[[ Records for this exercise, beginning ]]

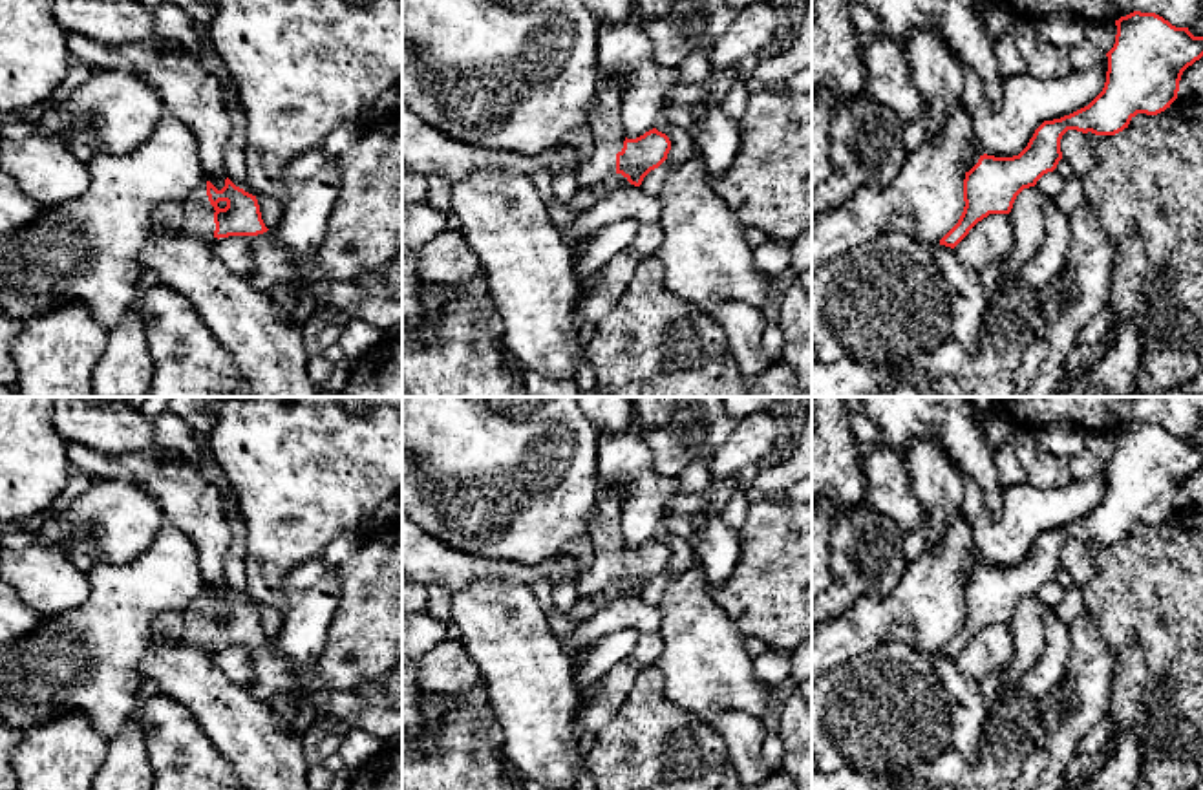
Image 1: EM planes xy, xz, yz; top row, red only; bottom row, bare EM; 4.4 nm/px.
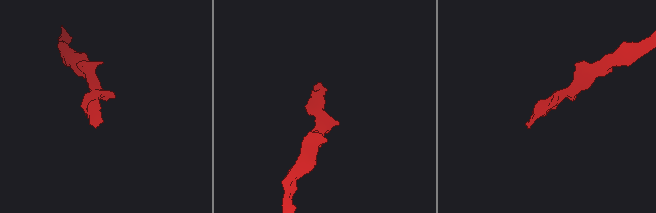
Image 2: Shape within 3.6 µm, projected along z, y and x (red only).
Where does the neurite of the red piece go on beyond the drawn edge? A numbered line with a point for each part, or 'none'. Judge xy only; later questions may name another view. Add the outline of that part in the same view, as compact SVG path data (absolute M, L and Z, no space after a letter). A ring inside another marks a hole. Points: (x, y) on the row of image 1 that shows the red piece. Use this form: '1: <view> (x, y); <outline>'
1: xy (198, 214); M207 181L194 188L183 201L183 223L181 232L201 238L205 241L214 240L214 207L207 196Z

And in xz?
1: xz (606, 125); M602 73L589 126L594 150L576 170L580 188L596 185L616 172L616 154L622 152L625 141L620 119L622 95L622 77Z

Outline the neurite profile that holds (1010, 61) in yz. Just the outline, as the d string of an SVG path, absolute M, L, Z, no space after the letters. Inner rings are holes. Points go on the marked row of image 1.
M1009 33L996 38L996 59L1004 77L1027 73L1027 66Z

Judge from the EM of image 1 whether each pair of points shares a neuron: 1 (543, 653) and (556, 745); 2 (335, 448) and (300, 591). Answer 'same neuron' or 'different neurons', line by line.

[[ Records for this exercise, end ]]

Only the lines from the one with "Outline the neurite" to the end of the listing are wanted. Print them exactly, keeping both ends.

Outline the neurite profile that holds (1010, 61) in yz. Just the outline, as the d string of an SVG path, absolute M, L, Z, no space after the letters. Inner rings are holes. Points go on the marked row of image 1.
M1009 33L996 38L996 59L1004 77L1027 73L1027 66Z

Judge from the EM of image 1 whether each pair of points shares a neuron: 1 (543, 653) and (556, 745); 2 (335, 448) and (300, 591). Answer 'same neuron' or 'different neurons', line by line.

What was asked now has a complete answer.